Pas de révolution copernicienne dans la politique de la BoJ
Nous l'avons déjà annoncé hier : les réunions de banques centrales vont se multiplier cette semaine. Aujourd' hui, nous nous penchons d'un peu plus près sur la Banque du Japon (BoJ). Pas tellement parce qu’elle prendra sa décision de politique monétaire ce vendredi, mais bien parce qu’elle bouclera ce jour-là son exercice de réflexion stratégique. La BoJ s'est en effet lancée dans un examen de son cadre monétaire depuis quelques mois. Avec Kuroda aux commandes depuis 2013, la banque centrale n’a cessé de repousser les limites de sa politique non conventionnelle, avec toujours en ligne de mire son objectif d’inflation de 2%. Mais le manque de résultats engrangés contraint aujourd'hui la BoJ à améliorer les grandes lignes de sa politique. De quoi s'agit-il?
La politique monétaire japonaise s'articule autour de trois axes principaux, à commencer par un taux directeur négatif. Depuis 2016, le taux à court terme s’élève à -0,10%. Les marchés partent du principe qu’il ne pourra pas être beaucoup plus bas , compte tenu des effets potentiellement négatifs sur l’octroi de crédit. Cela vous rappelle quelque chose? En effet, comme la BCE l'a récemment aussi fait savoir, la BoJ veut en finir avec cette idée. Selon des sources proches, elle exposera l’impact d’une baisse des taux dans une analyse, qui prévoira des mesures compensatoires pour le secteur financier, dans le but de clore le débat sur les éventuels effets secondaires indésirables.

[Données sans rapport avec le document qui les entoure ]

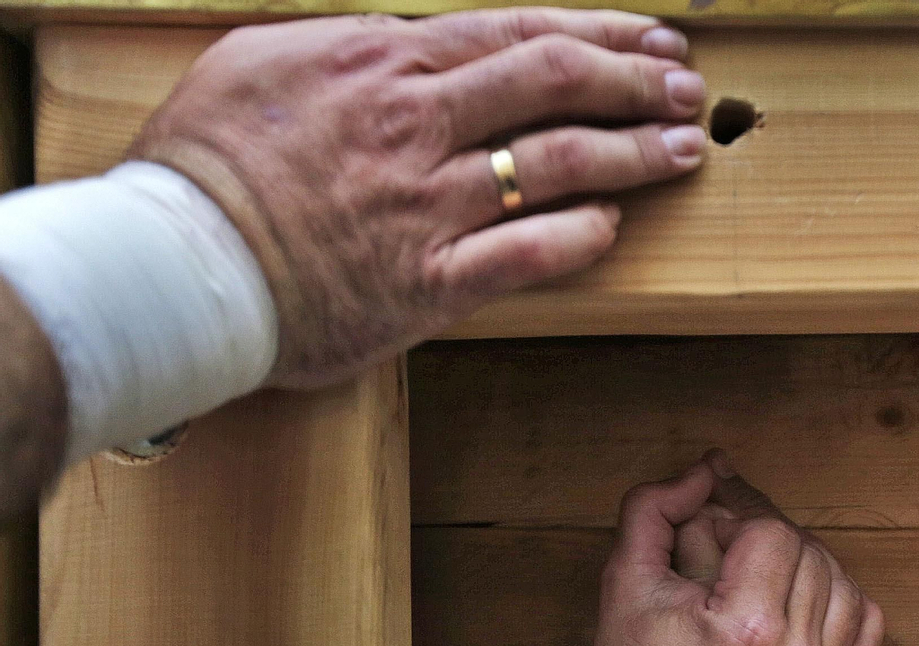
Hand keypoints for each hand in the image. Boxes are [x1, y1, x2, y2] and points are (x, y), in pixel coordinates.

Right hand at [131, 8, 706, 387]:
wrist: (172, 262)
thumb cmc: (207, 162)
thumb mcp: (268, 62)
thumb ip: (353, 48)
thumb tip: (409, 41)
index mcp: (384, 64)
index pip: (519, 33)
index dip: (601, 35)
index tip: (651, 40)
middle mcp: (417, 124)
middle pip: (556, 84)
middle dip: (637, 83)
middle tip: (688, 91)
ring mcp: (428, 204)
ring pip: (558, 163)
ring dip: (633, 154)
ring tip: (683, 151)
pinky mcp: (429, 282)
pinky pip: (528, 254)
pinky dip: (580, 237)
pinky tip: (613, 226)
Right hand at [556, 457, 883, 645]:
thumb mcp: (624, 574)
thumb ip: (656, 505)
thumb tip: (710, 467)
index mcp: (743, 629)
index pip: (774, 533)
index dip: (741, 525)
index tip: (715, 544)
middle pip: (814, 558)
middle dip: (774, 547)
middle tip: (736, 563)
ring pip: (847, 591)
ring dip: (811, 575)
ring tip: (766, 585)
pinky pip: (868, 637)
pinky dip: (844, 612)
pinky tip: (803, 613)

Attention: l'objectif n’est pas de réduire effectivement le taux prochainement, mais bien d'alimenter la spéculation autour de cette possibilité.
La BoJ contrôle également les taux à long terme en s'étant fixé depuis 2016 un objectif de taux à 10 ans de 0%. En fonction de l'écart par rapport à cet objectif, elle achète ou vend des obligations d’État japonaises. À l’époque, cette expérience avait été lancée dans le but de faire sortir les taux à long terme de leurs planchers historiques. Une courbe des taux plus raide devait stimuler l’octroi de crédit ainsi que, comme l'espérait la banque centrale, l’économie et l’inflation. Le problème est que le marché a pris l’engagement de la BoJ un peu trop au sérieux. La BoJ autorise une marge de fluctuation de 20 pb, à la hausse comme à la baisse, autour de l'objectif de 0%. Mais en 2017 et 2018, le taux d’intérêt a fluctué grosso modo entre 0% et 0,1%. À l’exception du regain de volatilité lié au coronavirus, cette bande de fluctuation a été encore plus étroite l'année passée. Il faut du changement. La marge actuelle de 40 bp restera normalement la même. Mais pour permettre un peu plus de variabilité, la BoJ envisage de renoncer à ses intentions d’achat. Le marché restera alors un peu plus dans l’incertitude, ce qui peut par exemple augmenter les primes de risque.
Enfin, la Banque du Japon envisage également une politique d’achat plus flexible des fonds d’actions (ETF). Aujourd' hui, la BoJ achète chaque année entre 6 000 et 12 000 milliards de yens. Dans le contexte boursier actuel, un tel seuil fonctionne de manière très procyclique. Dans la mesure où cela nuit à la stabilité financière ou que cela est perçu comme tel, la politique actuelle pourrait même donc peut-être s’avérer contre-productive. La limite inférieure est dépassée. La BoJ adopte une attitude plus prudente.
Il ne s'agit certainement pas d'une révolution monétaire copernicienne. Les modifications possibles sont plutôt subtiles, voire parfois techniques. Nous ne nous attendons donc pas à une réaction marquée du marché vendredi. Le gouverneur Kuroda est toutefois d’accord avec le timing : les taux à long terme japonais ont récemment enregistré une forte hausse. Celle-ci découle principalement du "reflation trade" général. Cela restera peut-être aussi le facteur déterminant pour les taux à court ou moyen terme.